Strict mode does not apply to paperclipai configure --section llm. That command writes plaintext to config.llm.apiKey regardless of PAPERCLIP_SECRETS_STRICT_MODE.
Warning: Strict mode blocks new inline sensitive values. It does not automatically migrate what is already stored.
Secrets At The Instance Level
config.llm.apiKey is a plain string field. It does not support secret_ref today, and there is no CLI or API path that stores the instance-level key in the secret store.
For end-to-end secret-ref hygiene, leave config.llm.apiKey empty and bind each agent adapter API key in adapterConfig.env using secret_ref as shown below.
Migrate Inline Secrets
If existing agent configs still contain inline API keys or tokens, migrate them into managed secrets:
pnpm secrets:migrate-inline-env
pnpm secrets:migrate-inline-env --apply
Run the command without --apply first if you want a dry run.
Note:
pnpm secrets:migrate-inline-envis a repository-source script. It is available only from a Paperclip git checkout, not from an installedpaperclipaiCLI.
The script only scans agent.adapterConfig.env keys matching a sensitive-keyword regex (for example api_key, token, secret, password, credential). It does not migrate config.llm.apiKey.
Secret References In Agent Config
Adapter environment variables should reference a secret instead of embedding plaintext:
{
"env": {
"ANTHROPIC_API_KEY": {
"type": "secret_ref",
"secretId": "8f884973-c29b-44e4-8ea3-6413437f8081",
"version": "latest"
}
}
}
At runtime, the server resolves the secret, decrypts it through the configured provider, and injects the plaintext into the agent process environment.

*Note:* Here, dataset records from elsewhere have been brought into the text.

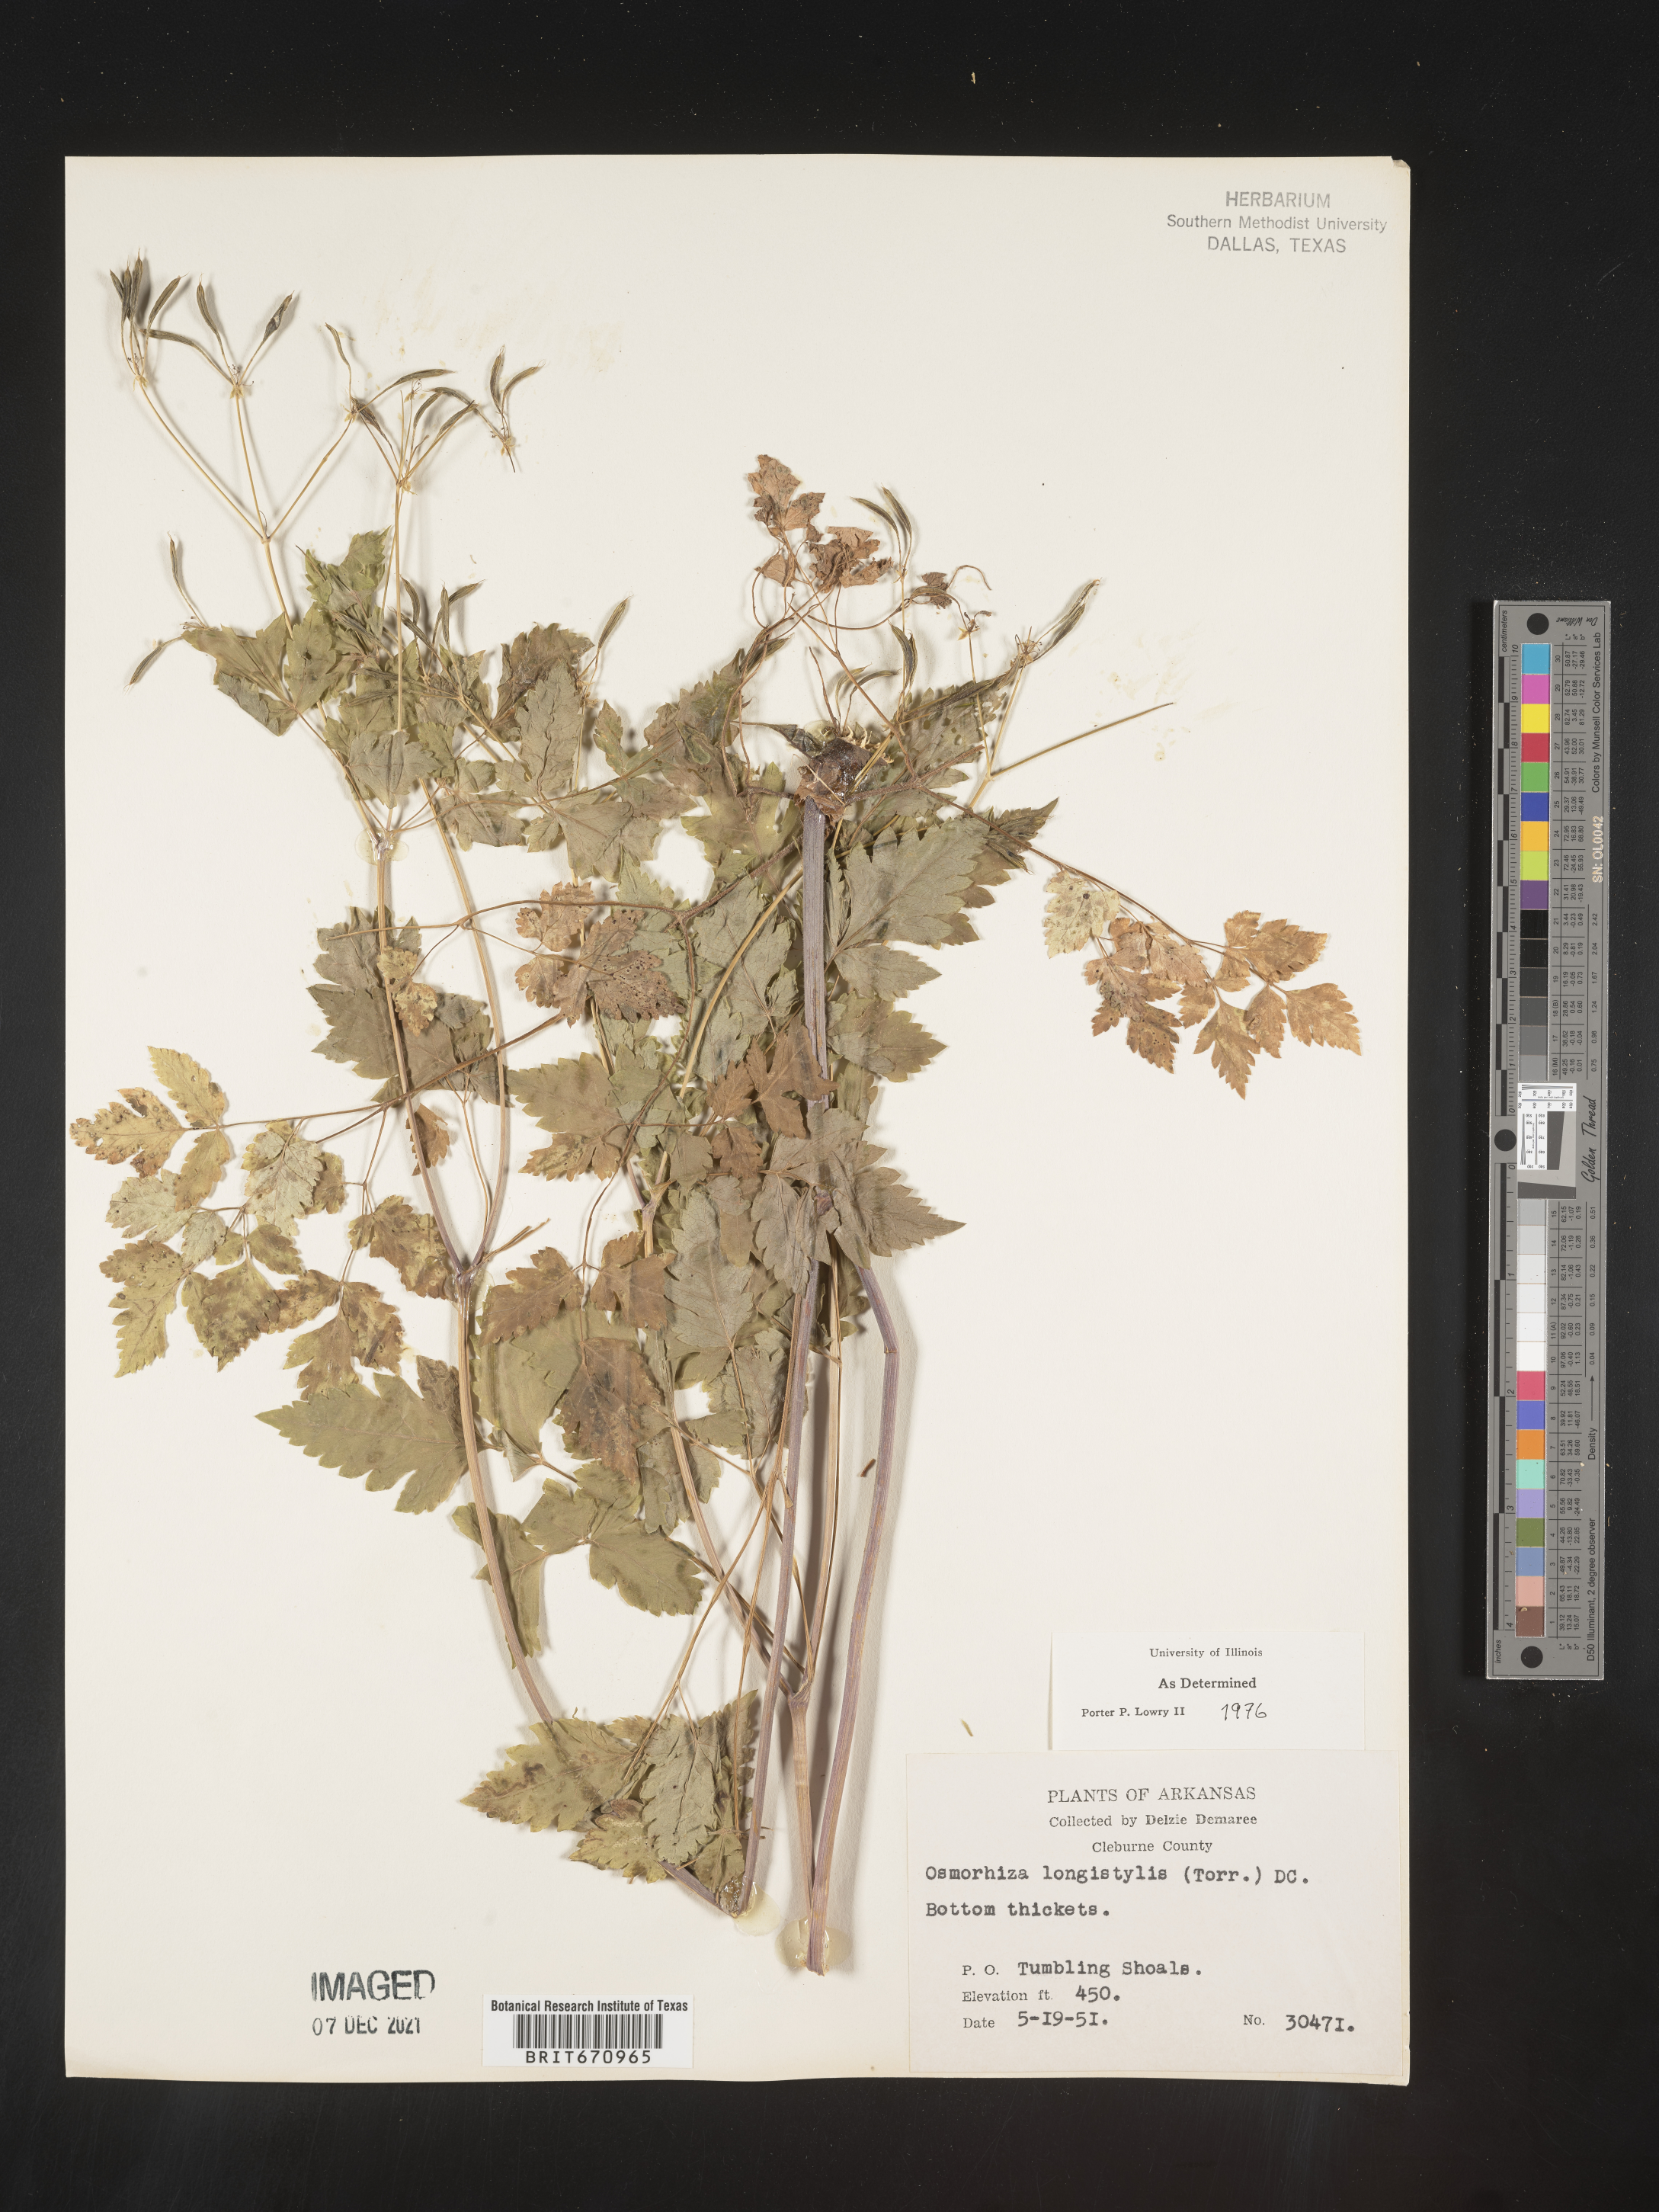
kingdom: Plantae
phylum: Tracheophyta
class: Magnoliopsida
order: Apiales
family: Apiaceae
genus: Osmorhiza
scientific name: Osmorhiza longistylis
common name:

Use version: "latest" for values you expect to rotate. Pin a numeric version only when you need a fixed historical value.
Tip: If a config value would be unsafe to print in a log, it should probably be a secret reference.
Routine env Bindings
Routines carry their own env map (routines.env) on top of agent adapter env. The shape is the same: each value is either a literal string or a { "type": "secret_ref", "secretId": "...", "version": "latest" } reference into the company secret store. Strict mode applies to routine env the same way it applies to adapter env — sensitive keys must use secret_ref when persisted.
Each routine run pins itself to the routine revision it executed under via routine_runs.routine_revision_id, so historical runs keep the env they were dispatched with even after you edit the routine. See Create a routine — env map for the UI and API walkthrough.